His face tightened. “Good. Look, Chief, can I help you with something?” He arranged objects on his desk, trying to look casual. Failing big time.
“You know what the punishment for obstruction of justice is?” I said. His whole body tensed. “I don’t. Sentencing isn’t really my area. But I can tell you this. Men who have every-other-weekend custody of their kids often find they have no custody after they’ve been charged with a crime.” I drummed my fingers on his desktop. “Sad how society always favors mothers in these cases, isn’t it?”
“Why are you threatening me?” Sweat dotted his upper lip.
“I’m not threatening you, Mr. Davenport. We found out that Gary Clark wasn’t playing poker with you as you testified. There will be consequences. But hey, no custody means you’ll have a lot of free time, am I right? You can play poker all weekend.”
“I don’t have anything to say.” His hands weren’t steady. He was on the edge and just needed a tiny nudge.
“You know, before I file a report, maybe I’ll call your ex-wife. Let her know what you’ve been up to. Family court is really the proper place to rearrange custody-visitation issues, right?”

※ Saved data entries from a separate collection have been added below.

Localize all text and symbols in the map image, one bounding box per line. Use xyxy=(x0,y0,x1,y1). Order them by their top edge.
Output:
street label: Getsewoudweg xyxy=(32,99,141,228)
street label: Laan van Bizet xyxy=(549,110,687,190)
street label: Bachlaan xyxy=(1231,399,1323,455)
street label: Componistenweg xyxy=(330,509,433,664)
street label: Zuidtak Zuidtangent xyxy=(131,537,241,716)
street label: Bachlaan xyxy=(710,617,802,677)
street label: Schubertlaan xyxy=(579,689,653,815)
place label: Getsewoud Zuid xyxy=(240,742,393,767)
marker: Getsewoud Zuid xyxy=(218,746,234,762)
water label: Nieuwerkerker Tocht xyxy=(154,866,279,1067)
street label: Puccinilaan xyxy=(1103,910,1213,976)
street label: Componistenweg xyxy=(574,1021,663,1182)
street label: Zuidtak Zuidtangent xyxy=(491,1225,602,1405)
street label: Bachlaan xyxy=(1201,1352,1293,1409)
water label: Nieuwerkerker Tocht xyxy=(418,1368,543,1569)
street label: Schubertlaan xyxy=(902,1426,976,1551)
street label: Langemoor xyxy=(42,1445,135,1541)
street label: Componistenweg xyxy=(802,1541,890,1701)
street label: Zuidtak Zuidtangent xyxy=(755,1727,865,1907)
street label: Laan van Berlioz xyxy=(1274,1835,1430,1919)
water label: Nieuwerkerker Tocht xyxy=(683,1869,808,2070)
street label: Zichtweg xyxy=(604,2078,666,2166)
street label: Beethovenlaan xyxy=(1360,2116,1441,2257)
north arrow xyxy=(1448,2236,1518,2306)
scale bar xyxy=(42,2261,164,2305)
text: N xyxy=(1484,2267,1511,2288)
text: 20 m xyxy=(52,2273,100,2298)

“All right!” He held up his hands. “Okay! Gary left the game early.”
A surge of energy made it hard to remain sitting. “So when did he leave?” My foot tapped the floor.
“Nine p.m. Sometime around then. We’d barely eaten the pizzas when he got a call and told us he had to go.”
“Did he say why?”
“No.”
“But you knew.” I drummed my fingers.
He winced. “Yeah. We all did. He was seeing a girl from his office. He asked us to keep our mouths shut, so we did.”
“Even when you knew the girl had been murdered.”
He ran his hands through his receding hair. “Look! Gary isn’t violent. I swear. He wouldn’t hurt a fly.”
“You’ll need to come to the station and make a statement.”
He cleared his throat. “Am I in trouble? Do I need a lawyer?”